Studien belegen seit Jahren, dass die frühkindliche Bildung in Kitas die Grundlagen für eine erfolgreiche Bildungskarriere für Mädchen und Jungen legt, übrigens auch bei den heute und in Zukunft so dringend benötigenden MINT-Kompetenzen. In unserem Aufruf für den "Digitalpakt Kita" von 2021 fordern wir, dass pädagogische Fachkräfte in Kitas, genau wie die Kolleginnen und Kollegen in Schulen, die Möglichkeit erhalten, sich digitalgestützt weiterzubilden, zur Sprachförderung, zu MINT und auch zum Einsatz digitaler Medien im Bildungsalltag. Hierzu benötigen sie die technische Ausstattung – und zwar am Arbeitsplatz in der Kita. Sind Kitas mit digitalen Geräten und zugehöriger Infrastruktur ausgestattet, können alle Kinder, unabhängig ihrer sozialen Herkunft, die Chance erhalten, einen verantwortungsvollen, kreativen und selbstbestimmten Umgang mit digitalen Medien zu erlernen.
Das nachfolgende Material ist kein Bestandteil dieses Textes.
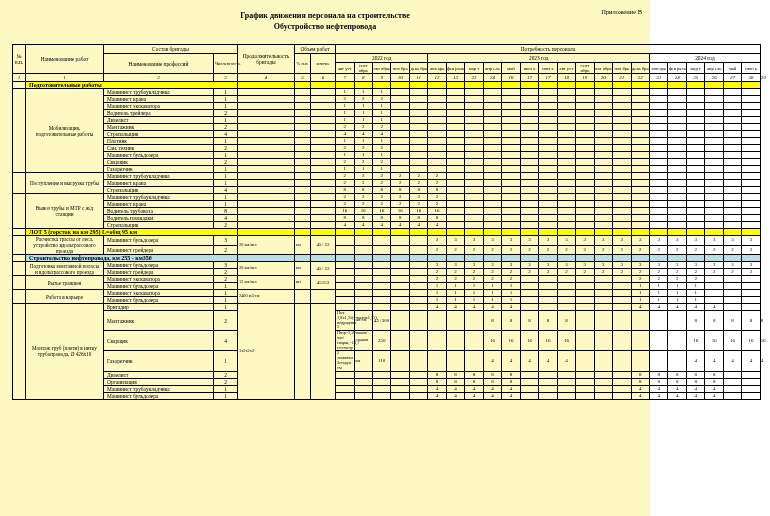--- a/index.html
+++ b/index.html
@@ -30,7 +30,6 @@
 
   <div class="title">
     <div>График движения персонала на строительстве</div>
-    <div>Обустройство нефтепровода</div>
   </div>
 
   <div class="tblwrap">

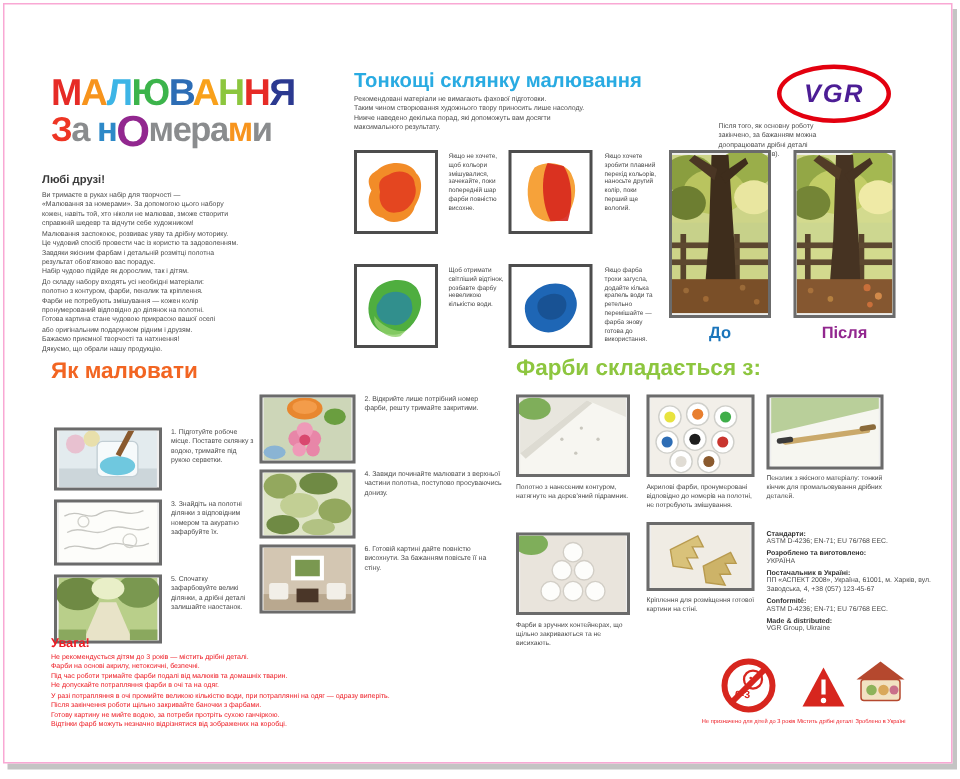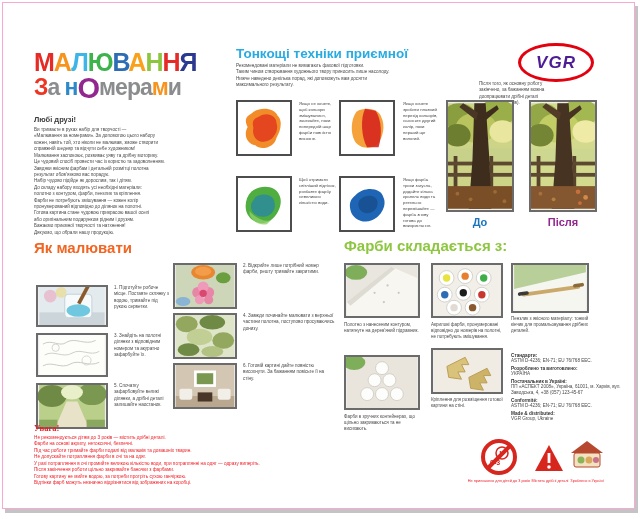--- a/index.html
+++ b/index.html
@@ -76,7 +76,7 @@
   </div>
 
   <div class="abs" style="left:233px;top:43px;width:204px;">
-    <div class="h-blue">Тонкощі техніки приємної</div>
+    <div class="h-blue">Тонкощі склянку малювання</div>
     <div id="tech-intro" style="margin-top:2px;">
         <div class="tline">Рекомендовані матеріали не вимагають фахової підготовки.</div>
         <div class="tline">Таким чином створювання художнього твору приносить лише насолоду.</div>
Mit dem Digitalpakt 2.0 sollten wir die Chance nutzen, Potenziale zu heben und den digitalgestützten Bildungsweg von Kindern zusammenzudenken, als kontinuierlichen, digitalgestützten Prozess von der Kita bis zum Schulabschluss. In Kitas wird die Grundlage für den weiteren Bildungsweg, inklusive des Verständnisses für Digitalität und dessen Nutzen, der Kinder, unserer Fachkräfte von morgen, gelegt.

 

(Dieser Beitrag von Michael Fritz, Vorstandsvorsitzender der Stiftung "Haus der kleinen Forscher", erschien am 24. August 2022 im Tagesspiegel.)